THE RECORDS Block Start

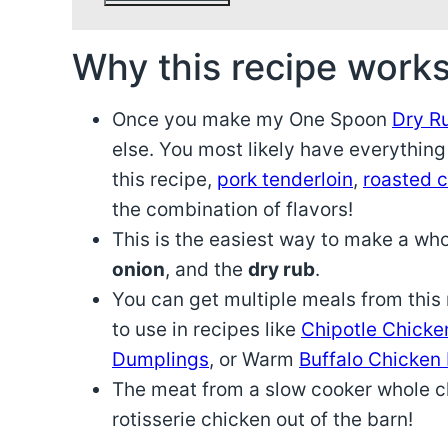
Why this recipe works
Once you make my One Spoon
Dry R
else. You most likely have everything
this recipe,
pork tenderloin
,
roasted 
the combination of flavors!
This is the easiest way to make a wh
onion
, and the
dry rub
.
You can get multiple meals from this r
to use in recipes like
Chipotle Chicke
Dumplings
, or Warm
Buffalo Chicken
The meat from a slow cooker whole chi
rotisserie chicken out of the barn!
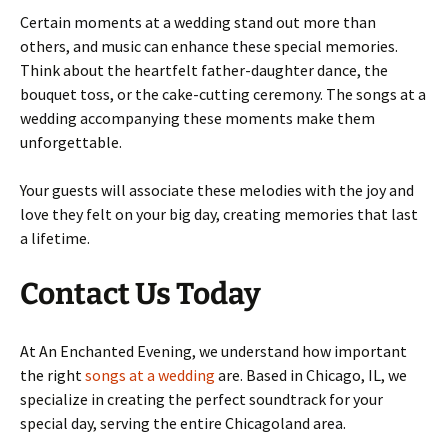
Certain moments at a wedding stand out more than
others, and music can enhance these special memories.
Think about the heartfelt father-daughter dance, the
bouquet toss, or the cake-cutting ceremony. The songs at a
wedding accompanying these moments make them
unforgettable.
Your guests will associate these melodies with the joy and
love they felt on your big day, creating memories that last
a lifetime.
Contact Us Today
At An Enchanted Evening, we understand how important
the right
songs at a wedding
are. Based in Chicago, IL, we
specialize in creating the perfect soundtrack for your
special day, serving the entire Chicagoland area.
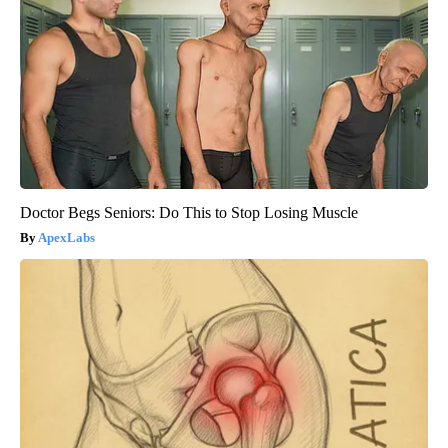
Doctor Begs Seniors: Do This to Stop Losing Muscle
ApexLabs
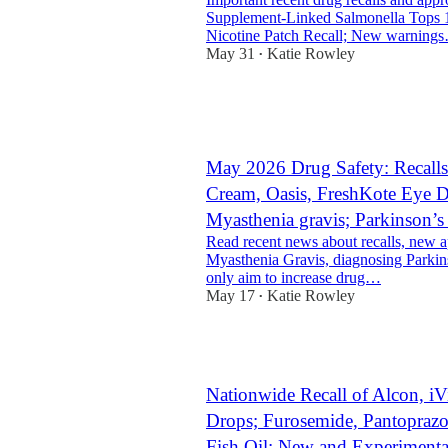
Supplement-Linked Salmonella Tops 
Nicotine Patch Recall; New warning
May 31
Katie Rowley
•
1
1
May 2026 Drug Safety: Recalls
Cream, Oasis, FreshKote Eye D
Myasthenia gravis; Parkinson’
Read recent news about recalls, new 
Myasthenia Gravis, diagnosing Parkins
only aim to increase drug…
May 17
Katie Rowley
•
1
Nationwide Recall of Alcon, iV
Drops; Furosemide, Pantoprazol
Fish Oil; New and Experiment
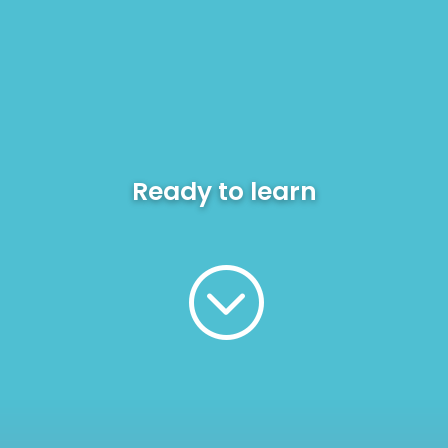
Ready to
learn
;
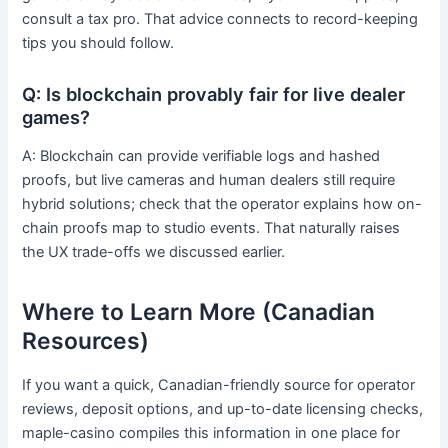
consult a tax pro. That advice connects to record-keeping
tips you should follow.
Q: Is blockchain provably fair for live dealer
games?
A: Blockchain can provide verifiable logs and hashed
proofs, but live cameras and human dealers still require
hybrid solutions; check that the operator explains how on-
chain proofs map to studio events. That naturally raises
the UX trade-offs we discussed earlier.
Where to Learn More (Canadian
Resources)
If you want a quick, Canadian-friendly source for operator
reviews, deposit options, and up-to-date licensing checks,
maple-casino compiles this information in one place for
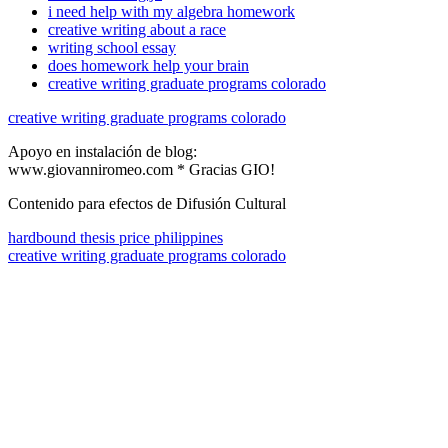
i need help with my algebra homework
creative writing about a race
writing school essay
does homework help your brain
creative writing graduate programs colorado
creative writing graduate programs colorado
Apoyo en instalación de blog:
www.giovanniromeo.com * Gracias GIO!
Contenido para efectos de Difusión Cultural
hardbound thesis price philippines
creative writing graduate programs colorado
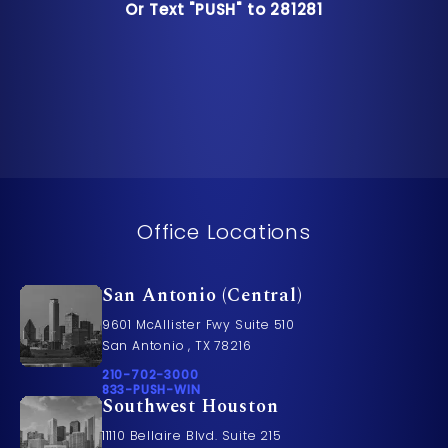
Or Text "PUSH" to 281281
Or Text "PUSH" to 281281
Office Locations
San Antonio (Central)
9601 McAllister Fwy Suite 510
San Antonio , TX 78216
Call Pusch & Wynne Accident Injury Lawyers on t
210-702-3000
Call 833-PUSH-WIN on the phone at
833-PUSH-WIN
Southwest Houston
11110 Bellaire Blvd. Suite 215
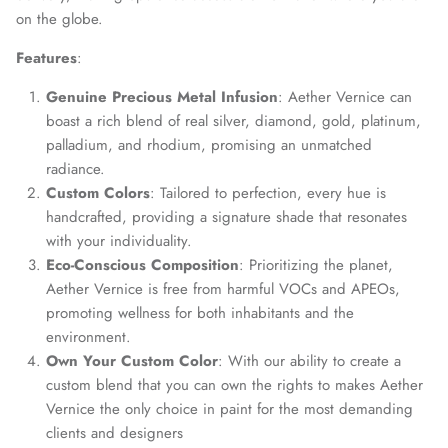
on the globe.
Features
:
Genuine Precious Metal Infusion
: Aether Vernice can
boast a rich blend of real silver, diamond, gold, platinum,
palladium, and rhodium, promising an unmatched
radiance.
Custom Colors
: Tailored to perfection, every hue is
handcrafted, providing a signature shade that resonates
with your individuality.
Eco-Conscious Composition
: Prioritizing the planet,
Aether Vernice is free from harmful VOCs and APEOs,
promoting wellness for both inhabitants and the
environment.
Own Your Custom Color
: With our ability to create a
custom blend that you can own the rights to makes Aether
Vernice the only choice in paint for the most demanding
clients and designers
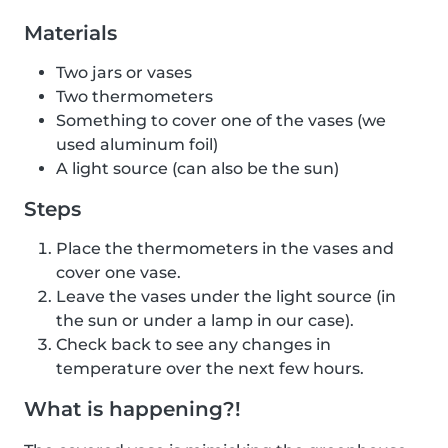
Materials
Two jars or vases
Two thermometers
Something to cover one of the vases (we
used aluminum foil)
A light source (can also be the sun)
Steps
Place the thermometers in the vases and
cover one vase.
Leave the vases under the light source (in
the sun or under a lamp in our case).
Check back to see any changes in
temperature over the next few hours.
What is happening?!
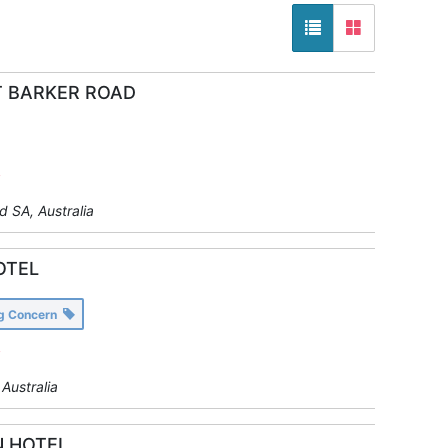
 BARKER ROAD
y
 SA, Australia
OTEL
ng Concern
y
Australia
 HOTEL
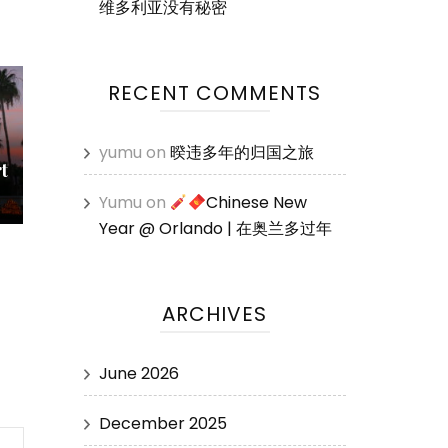
维多利亚没有秘密
RECENT COMMENTS
yumu
on
暌违多年的归国之旅
t
Yumu
on
Chinese New
Year @ Orlando | 在奥兰多过年
ARCHIVES
June 2026
December 2025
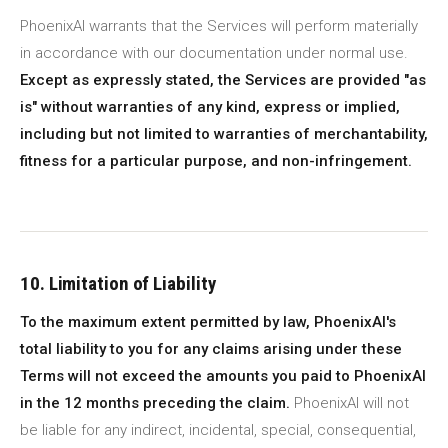
PhoenixAI warrants that the Services will perform materially
in accordance with our documentation under normal use.
Except as expressly stated, the Services are provided "as
is" without warranties of any kind, express or implied,
including but not limited to warranties of merchantability,
fitness for a particular purpose, and non-infringement.
10. Limitation of Liability
To the maximum extent permitted by law, PhoenixAI's
total liability to you for any claims arising under these
Terms will not exceed the amounts you paid to PhoenixAI
in the 12 months preceding the claim.
PhoenixAI will not
be liable for any indirect, incidental, special, consequential,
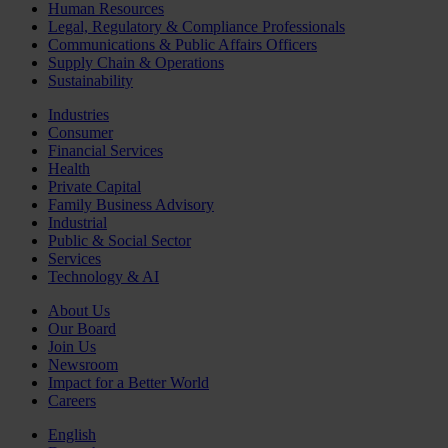
Human Resources
Legal, Regulatory & Compliance Professionals
Communications & Public Affairs Officers
Supply Chain & Operations
Sustainability
Industries
Consumer
Financial Services
Health
Private Capital
Family Business Advisory
Industrial
Public & Social Sector
Services
Technology & AI
About Us
Our Board
Join Us
Newsroom
Impact for a Better World
Careers
English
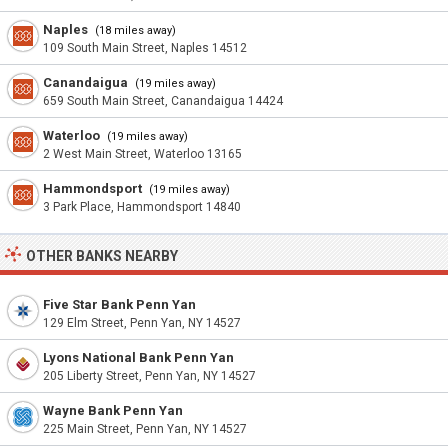
Naples
(18 miles away)
109 South Main Street, Naples 14512
Canandaigua
(19 miles away)
659 South Main Street, Canandaigua 14424
Waterloo
(19 miles away)
2 West Main Street, Waterloo 13165
Hammondsport
(19 miles away)
3 Park Place, Hammondsport 14840
OTHER BANKS NEARBY
Five Star Bank Penn Yan
129 Elm Street, Penn Yan, NY 14527
Lyons National Bank Penn Yan
205 Liberty Street, Penn Yan, NY 14527
Wayne Bank Penn Yan
225 Main Street, Penn Yan, NY 14527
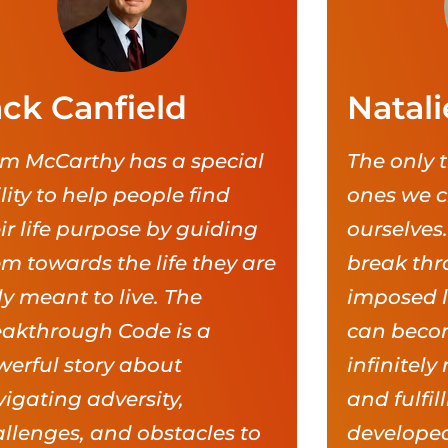
ack Canfield
Natali
m McCarthy has a special
The only t
lity to help people find
ones we c
ir life purpose by guiding
ourselves.
m towards the life they are
break thr
ly meant to live. The
imposed li
eakthrough Code is a
can becom
erful story about
infinitely
igating adversity,
and fulfil
llenges, and obstacles to
developed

THE RECORDS Block End

THE TASK:
Please pick out every line in the rows above that contains the string "Vernice" and copy each one.

RESPONSE TO THIS EXERCISE:
: Aether Vernice can
Aether Vernice is free from harmful VOCs and APEOs,
Vernice the only choice in paint for the most demanding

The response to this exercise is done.